Zusammenfassend ist festzuhalten, dass es sich durch die nebeneinander liegenden Fließgewässer Eiterbach, Steinach und Ulfenbach um Top Nahrungshabitate handelt. "Diese FFH (Flora Fauna Habitat) Gebiete werden von Tieren angeflogen und dabei über die angrenzenden Höhenrücken wie dem Stillfüssel überflogen.

Aus diesem Grund müssen diese Bergrücken barrierefrei bleiben. Eine Windkraftanlage stellt auf diesen Höhenrücken eine Gefahr für alle Überfliegenden Vogelarten dar", konstatiert Vera Krug für die Bürgerinitiativen Siedelsbrunn und Ulfenbachtal.

Unverständliche Hängepartie vor dem Verwaltungsgericht Darmstadt

Vor diesem Hintergrund sei die aktuelle Hängepartie vor dem Verwaltungsgericht Darmstadt umso unverständlicher. Dort haben Naturschützer der IHO am 08. Juli diesen Jahres einen Eilantrag gegen die aufgrund der Genehmigungsverstöße gegen das Bundesnaturschutzgesetz und das EU-Artenschutzrecht widerrechtlich erteilte Bauerlaubnis für fünf Windräder auf dem Stillfüssel eingereicht.

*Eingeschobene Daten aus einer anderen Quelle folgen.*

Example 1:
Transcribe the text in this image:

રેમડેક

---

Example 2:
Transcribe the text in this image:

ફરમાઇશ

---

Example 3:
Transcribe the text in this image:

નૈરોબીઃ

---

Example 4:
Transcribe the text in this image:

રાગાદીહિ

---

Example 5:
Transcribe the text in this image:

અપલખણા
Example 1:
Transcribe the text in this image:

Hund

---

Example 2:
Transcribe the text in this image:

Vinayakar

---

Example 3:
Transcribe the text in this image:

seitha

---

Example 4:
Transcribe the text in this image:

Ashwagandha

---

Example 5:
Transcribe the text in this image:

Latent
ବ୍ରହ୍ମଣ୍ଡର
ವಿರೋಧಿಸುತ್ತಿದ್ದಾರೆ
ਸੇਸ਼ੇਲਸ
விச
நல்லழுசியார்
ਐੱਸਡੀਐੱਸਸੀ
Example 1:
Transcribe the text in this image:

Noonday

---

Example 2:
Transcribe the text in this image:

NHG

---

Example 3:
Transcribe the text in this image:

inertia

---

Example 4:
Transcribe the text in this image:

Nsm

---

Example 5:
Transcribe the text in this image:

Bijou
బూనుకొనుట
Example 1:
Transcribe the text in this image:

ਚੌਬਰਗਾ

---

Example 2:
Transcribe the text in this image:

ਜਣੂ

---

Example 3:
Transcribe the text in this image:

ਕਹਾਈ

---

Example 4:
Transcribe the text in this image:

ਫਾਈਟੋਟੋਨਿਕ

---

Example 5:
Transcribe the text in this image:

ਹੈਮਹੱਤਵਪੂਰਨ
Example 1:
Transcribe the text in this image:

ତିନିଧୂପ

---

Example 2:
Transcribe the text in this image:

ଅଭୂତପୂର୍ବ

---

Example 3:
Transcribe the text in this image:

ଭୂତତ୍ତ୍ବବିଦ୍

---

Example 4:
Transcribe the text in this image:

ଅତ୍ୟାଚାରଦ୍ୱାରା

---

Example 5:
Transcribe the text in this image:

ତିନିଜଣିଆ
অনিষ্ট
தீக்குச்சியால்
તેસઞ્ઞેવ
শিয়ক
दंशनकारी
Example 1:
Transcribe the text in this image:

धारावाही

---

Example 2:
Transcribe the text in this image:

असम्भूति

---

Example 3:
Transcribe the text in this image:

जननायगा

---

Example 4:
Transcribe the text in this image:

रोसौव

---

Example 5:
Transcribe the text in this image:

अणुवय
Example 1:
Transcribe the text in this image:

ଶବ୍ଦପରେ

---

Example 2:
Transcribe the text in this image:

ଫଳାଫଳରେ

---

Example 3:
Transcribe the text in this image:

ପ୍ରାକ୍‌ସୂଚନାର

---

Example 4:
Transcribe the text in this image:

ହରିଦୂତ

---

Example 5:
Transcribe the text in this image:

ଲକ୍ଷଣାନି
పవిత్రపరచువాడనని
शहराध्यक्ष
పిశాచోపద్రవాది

Der Eilantrag zielt zweigeteilt auf einen Hängebeschluss (Baustopp) und gegen die hier vorgenommene fehlerhafte Umweltverträglichkeitsvorprüfung.

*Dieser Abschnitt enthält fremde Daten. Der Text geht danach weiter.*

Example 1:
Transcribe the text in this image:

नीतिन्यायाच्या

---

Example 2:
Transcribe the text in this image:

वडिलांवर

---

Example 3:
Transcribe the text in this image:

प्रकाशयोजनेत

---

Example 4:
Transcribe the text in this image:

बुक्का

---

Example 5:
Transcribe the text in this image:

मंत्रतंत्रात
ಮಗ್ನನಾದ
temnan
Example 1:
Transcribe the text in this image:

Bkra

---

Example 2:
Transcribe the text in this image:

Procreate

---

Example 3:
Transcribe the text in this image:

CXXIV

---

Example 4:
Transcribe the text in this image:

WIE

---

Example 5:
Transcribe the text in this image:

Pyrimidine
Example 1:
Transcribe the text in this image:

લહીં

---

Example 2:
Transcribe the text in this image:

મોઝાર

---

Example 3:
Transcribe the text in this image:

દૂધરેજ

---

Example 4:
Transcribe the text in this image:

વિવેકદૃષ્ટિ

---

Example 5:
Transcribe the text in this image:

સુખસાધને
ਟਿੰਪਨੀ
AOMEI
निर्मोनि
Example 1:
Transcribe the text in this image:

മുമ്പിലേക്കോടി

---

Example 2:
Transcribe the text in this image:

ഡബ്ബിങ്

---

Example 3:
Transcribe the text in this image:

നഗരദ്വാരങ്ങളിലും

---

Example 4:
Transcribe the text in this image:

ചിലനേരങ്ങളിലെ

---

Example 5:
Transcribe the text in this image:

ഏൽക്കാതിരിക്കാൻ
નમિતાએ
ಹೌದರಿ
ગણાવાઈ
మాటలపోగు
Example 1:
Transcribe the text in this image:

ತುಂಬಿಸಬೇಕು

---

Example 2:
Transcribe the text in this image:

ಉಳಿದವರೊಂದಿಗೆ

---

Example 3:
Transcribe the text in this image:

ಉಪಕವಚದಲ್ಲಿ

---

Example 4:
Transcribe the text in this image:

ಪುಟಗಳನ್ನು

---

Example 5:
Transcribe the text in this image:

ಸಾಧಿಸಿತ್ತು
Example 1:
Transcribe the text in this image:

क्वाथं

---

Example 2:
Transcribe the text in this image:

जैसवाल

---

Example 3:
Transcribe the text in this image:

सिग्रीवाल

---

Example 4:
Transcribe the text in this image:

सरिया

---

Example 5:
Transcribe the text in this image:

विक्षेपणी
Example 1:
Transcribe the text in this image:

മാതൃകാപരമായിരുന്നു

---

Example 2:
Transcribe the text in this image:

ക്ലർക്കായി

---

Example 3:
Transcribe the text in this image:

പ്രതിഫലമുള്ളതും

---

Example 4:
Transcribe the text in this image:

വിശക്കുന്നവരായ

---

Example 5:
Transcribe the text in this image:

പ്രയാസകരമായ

„Baugenehmigung entspricht in wesentlichen Punkten rechtlichen Zulassungskriterien nicht“

Angesichts des inzwischen weit fortgeschrittenen Bauvorhabens und des jüngsten ornithologischen Gutachtens des Heidelberger Experten sei es umso dringlicher, dass sich das Darmstädter Verwaltungsgericht nunmehr zeitnah zum Klagebegehren des IHO-Vereins positioniere, um nicht Gefahr zu laufen, durch geschaffene Fakten erneut ausgehebelt zu werden.

Alle vorliegenden Fakten stützen die Thesen der IHO-Naturschützer und der Bürgerinitiativen Siedelsbrunn und Ulfenbachtal: „Die in einer Nacht- und Nebelaktion am 30. Dezember 2016 vom Regierungspräsidium Darmstadt zur Errichtung des Windparks Stillfüssel erteilte Baugenehmigung für fünf Windkraftanlagen entspricht in wesentlichen Punkten nicht den rechtlichen Zulassungskriterien“, sind die Mitglieder unisono überzeugt.